Libra Full Moon Intuitive Practice: The Self Acceptance Panacea
Libra is the art of inhabiting the middle way. Feeling amazing? Don’t get too extreme that you forget you have a backbone and boundaries to honor, Libra advises. Feeling good can be like spun sugar; we let it make us high and take us out of our body. Feeling bad? Are you judging your experience?, Libra asks. When we learn to live without labels or judgment, we discover that all is good. We are actually okay.
Thus, balance, centering, a peaceful sense of harmony is achieved. The ultimate Libra victory.
This practice is best done on a two or three, not a five, star day, so yay for mediocre days! Notice your lower baseline energy for this day, and offer yourself some compassion and tenderness. Maybe you feel like crawling into a hole. Or maybe it’s not that rough…but you just don’t feel like yourself.
The practice is this: wanting nothing in your life to be different than what it actually is.
This is not a mantra or meditation, but connecting with deep self-acceptance that you can energetically feel in your belly. Sit with the feeling “I do not need or want anything in my life to be different than what it is. I AM enough.” Feel this drop into your energy body. Give it a minute or two. You will (hopefully) feel a subtle shift — maybe more tenderness towards yourself, or perhaps you exhale a little more deeply.
Hello, Goddess! You have just remembered your innate Divinity.
Self-acceptance is a panacea – a cure all. Panacea was also the name of a Greek Goddess, the Goddess of universal remedy, and her name means “all-healing”. Panacea was a goddess of healing.
Take some time to play with this.
For today, remember: the minute you decide you do not want to be having the experience you are having, you are in murky water…and already feeling bad. This includes making comparisons to others. When you notice this, return to your practice of wanting nothing to be different than what it actually is.

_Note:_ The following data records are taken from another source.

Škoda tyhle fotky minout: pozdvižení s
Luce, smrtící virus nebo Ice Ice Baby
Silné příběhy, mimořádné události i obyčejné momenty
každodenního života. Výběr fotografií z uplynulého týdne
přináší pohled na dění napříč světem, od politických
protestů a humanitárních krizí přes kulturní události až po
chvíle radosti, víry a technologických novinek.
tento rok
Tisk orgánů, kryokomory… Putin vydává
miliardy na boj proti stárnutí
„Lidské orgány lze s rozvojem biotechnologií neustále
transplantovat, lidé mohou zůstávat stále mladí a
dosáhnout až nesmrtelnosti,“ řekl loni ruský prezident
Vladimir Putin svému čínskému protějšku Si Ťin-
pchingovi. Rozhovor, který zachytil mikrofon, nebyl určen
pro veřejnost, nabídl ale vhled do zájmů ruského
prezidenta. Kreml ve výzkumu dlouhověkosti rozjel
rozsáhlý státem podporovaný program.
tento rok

Excellent story. I can so relate. Thank you!!
From one rockstar goddess to another, love this!
Hi Jessica, thankyou for being you & sharing with us.
A Bright & Beautiful Day to You & Everyone.
I enjoy reading your wholistic writings.
Of course I do, … Sun in Libra in 3rd House.
Best wishes,
from Margo
This is so insightful & really resonates with me at the moment. Really beautifully expressed & something to reflect on around this Full Moon.
I needed this so much right now. Thank you.
Acceptance: Exactly what I answered to Henry Seltzer’s question on Facebook: What’s the gift of this full moon for you? Things haven’t been easy – disease and lots of physical pain – but the moment I totally accepted myself and the condition I was in, and gave it a good cry, it all started to get better. Isn’t that amazing?
Love you and your writings,
Maria
LOVE LOVE LOVE!
I know this phenomenon well, too. Isn’t acceptance truly a cure all? Bless you, Maria. xx
You are a Rockstar Goddess, Suzanne! xx
Very helpful today as I am feeling out-of-sorts and keep wanting to be more energetic than I am but accepting my fatigue lets me relax into the now and just rest here. It reminds me of when I used to work at a hospital, and having some psychology training I got called to a patient’s bedside who was having difficulty with uncontrollable fear whenever her recovery seemed to stall. I drew for her a jagged line, like a stock market report, with ups and downs but sloping overall upwards. I explained that we all have good days and bad days (even when we are not sick) but as long as the overall picture was going up, she had nothing to fear. Her doctors and nurses reassured her that she was healing and so after that her bad days no longer terrified her. It was nice to remember that success and to see my own situation embedded in that too. Thank you Jessica.
What a powerfully accurate image for the upward sloping trajectory of healing you have shared. It is so helpful to remember to look at our own “progress” holistically. I relate, as I’m sure many others do, too. Thank you, Jacqueline!